Mit solchem Potential hatten selbst die Initiatoren des Projekts – das Kulturamt, das Jugendbüro, die Stadtbibliothek und alle hiesigen Schulen – nicht gerechnet. Ziel war, der Jugend die Freude an Sprache näher zu bringen. Sie durch Basteln an den auf maximal sechs Minuten dauernden Vorträgen weg von SMS-Sprache, hin zum Spiel mit Worten, Rhythmen, Inhalten zu bringen.

Dass selbst Zwölfjährige hetorische Purzelbäume draufhaben, zeigte sich spätestens bei dem zweitägigen Workshop unter Leitung des Nürnberger Slammers Michael Jakob. Er half beim Schürfen nach Worten, ermunterte, dem eigenen Stil zu folgen, gab den Tritt auf die Bühne.

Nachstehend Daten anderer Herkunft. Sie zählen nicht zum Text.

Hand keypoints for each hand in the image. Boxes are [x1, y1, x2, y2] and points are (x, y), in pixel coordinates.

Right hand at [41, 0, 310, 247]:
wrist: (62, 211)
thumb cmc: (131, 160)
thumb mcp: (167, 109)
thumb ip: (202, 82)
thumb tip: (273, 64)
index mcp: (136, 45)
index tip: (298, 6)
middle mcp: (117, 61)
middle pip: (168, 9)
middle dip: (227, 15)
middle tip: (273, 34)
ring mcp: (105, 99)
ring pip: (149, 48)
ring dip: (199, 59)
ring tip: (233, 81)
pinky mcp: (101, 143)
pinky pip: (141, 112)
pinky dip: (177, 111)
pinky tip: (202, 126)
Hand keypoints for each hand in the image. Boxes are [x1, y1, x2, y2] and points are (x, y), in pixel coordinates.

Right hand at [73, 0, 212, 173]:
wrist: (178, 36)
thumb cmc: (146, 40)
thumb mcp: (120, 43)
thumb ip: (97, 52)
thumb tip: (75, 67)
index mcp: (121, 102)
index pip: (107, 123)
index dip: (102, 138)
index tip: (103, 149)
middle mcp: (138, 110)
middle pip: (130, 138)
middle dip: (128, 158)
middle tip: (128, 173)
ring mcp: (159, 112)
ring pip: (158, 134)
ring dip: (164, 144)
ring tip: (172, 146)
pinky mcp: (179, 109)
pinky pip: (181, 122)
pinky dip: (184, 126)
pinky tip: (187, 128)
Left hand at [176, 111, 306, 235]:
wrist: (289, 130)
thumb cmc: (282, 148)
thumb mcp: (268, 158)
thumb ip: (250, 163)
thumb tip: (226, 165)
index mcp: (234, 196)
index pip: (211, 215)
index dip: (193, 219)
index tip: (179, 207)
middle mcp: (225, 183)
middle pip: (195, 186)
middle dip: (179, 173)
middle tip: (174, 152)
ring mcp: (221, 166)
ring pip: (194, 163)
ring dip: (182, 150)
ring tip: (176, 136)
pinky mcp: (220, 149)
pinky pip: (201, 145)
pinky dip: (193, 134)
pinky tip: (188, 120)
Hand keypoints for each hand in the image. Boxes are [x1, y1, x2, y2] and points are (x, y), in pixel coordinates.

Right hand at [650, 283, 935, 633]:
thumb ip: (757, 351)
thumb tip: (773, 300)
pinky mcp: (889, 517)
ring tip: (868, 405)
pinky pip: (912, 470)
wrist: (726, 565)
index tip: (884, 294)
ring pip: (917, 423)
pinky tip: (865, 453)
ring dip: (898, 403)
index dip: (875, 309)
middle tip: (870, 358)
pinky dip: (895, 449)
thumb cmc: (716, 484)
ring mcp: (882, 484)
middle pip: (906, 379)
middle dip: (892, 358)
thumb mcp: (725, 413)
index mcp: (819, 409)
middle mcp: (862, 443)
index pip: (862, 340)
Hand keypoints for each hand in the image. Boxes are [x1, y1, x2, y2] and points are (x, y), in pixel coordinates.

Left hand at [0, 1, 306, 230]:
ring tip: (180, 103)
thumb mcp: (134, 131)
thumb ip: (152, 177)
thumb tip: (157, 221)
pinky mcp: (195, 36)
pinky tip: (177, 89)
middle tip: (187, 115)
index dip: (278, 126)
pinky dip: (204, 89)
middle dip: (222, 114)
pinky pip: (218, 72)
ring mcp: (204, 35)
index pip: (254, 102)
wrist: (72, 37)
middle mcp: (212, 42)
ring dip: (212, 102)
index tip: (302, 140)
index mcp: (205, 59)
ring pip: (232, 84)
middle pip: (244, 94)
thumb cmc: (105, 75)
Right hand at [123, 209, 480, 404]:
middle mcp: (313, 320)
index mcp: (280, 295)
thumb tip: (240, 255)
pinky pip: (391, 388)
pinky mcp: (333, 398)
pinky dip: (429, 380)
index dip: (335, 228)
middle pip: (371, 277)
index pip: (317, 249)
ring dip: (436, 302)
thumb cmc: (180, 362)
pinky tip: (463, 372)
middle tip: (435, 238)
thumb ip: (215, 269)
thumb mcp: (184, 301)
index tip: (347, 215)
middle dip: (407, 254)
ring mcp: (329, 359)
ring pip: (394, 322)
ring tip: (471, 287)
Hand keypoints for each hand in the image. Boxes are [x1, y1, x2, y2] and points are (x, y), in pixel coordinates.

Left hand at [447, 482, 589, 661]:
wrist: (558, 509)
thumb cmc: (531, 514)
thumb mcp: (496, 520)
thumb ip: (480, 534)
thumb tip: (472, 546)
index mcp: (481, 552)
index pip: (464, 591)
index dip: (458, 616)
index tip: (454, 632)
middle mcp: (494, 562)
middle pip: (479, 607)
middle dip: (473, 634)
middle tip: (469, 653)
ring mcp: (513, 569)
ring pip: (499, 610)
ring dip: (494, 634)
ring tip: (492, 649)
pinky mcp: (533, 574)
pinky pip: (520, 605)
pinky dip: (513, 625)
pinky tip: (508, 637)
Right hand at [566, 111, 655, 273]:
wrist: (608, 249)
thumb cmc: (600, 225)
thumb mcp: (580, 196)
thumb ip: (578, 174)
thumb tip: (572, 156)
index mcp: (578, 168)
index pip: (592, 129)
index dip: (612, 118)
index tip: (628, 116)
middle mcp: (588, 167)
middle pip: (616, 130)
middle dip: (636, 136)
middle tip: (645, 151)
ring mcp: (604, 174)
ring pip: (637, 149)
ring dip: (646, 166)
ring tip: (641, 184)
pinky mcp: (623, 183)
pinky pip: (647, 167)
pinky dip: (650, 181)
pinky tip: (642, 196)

13 stellten sich in den Lichtkegel, blinzelten in den Saal, holten tief Luft – und legten los. Einer der Sieger, der zwölfjährige Johannes Walk von der Knabenrealschule, erzählte, wie er und seine Geschwistern den ersten Mesner-Einsatz des Vaters zu einem unheiligen Auftritt machten. D Husn am Arsch aufgrissen is seim Buam, ze fix, und an der Kerzn verbrannt hat er si a! Das Publikum johlt, Hände brennen vom Klatschen. Der Applaus entscheidet, wer nochmal vortragen darf. Johannes darf. Genau wie Dominik Steffan (KRS) dank seines Mathegedichts und einem Vogel, der ihm den Sinn von Algebra erklärt und der 18-Jährige Christopher Maschek (OG), der nur anfangs wie eine perfekte Kopie von Piet Klocke wirkt und dann zeigt, dass ein echter Maschek weit wortgewandter, humorvoller, eindringlicher ist.

Als Johannes das zweite Mal die Bühne betritt, ist der Schelm aus seinem Gesicht verschwunden. Jetzt ist er ein Kind, der nach einem Beben unter Trümmern begraben ist. Das leben will, dessen Körper aber nichts vermag als Atemzug, Herzschlag, Atemzug, Herzschlag. Das mit reglosen Gliedern gegen den schleichenden Tod ankämpft. »Atemzug, Herzschlag, Atemzug, Herzschlag», flüstert Johannes, wird leiser, verstummt.

Atemlose Stille im Publikum, danach tosender Applaus. Da es sich zwischen Johannes und Christopher nicht entscheiden kann, werden beide zu Siegern gekürt. Doch allen, die beim ersten Poetry Slam auf die Bühne traten, gebührt Respekt: Klaus Götz und Samuel Matei (WGG), Martina Knopp und Christina Brandl (MRS), Nicole Muszeika und Christine Renker (FOS/BOS), Andreas Wiedmann (KRS), Edward Auf (HS Weinberger) sowie Lena Hönig und Karla Vorkauf (OG).

Wer selbst nach dem Poeten in sich suchen will, kann das am Mittwoch, 24. März, um 15.30 Uhr im G6. Hier findet ein Vortreffen für neue Workshops statt.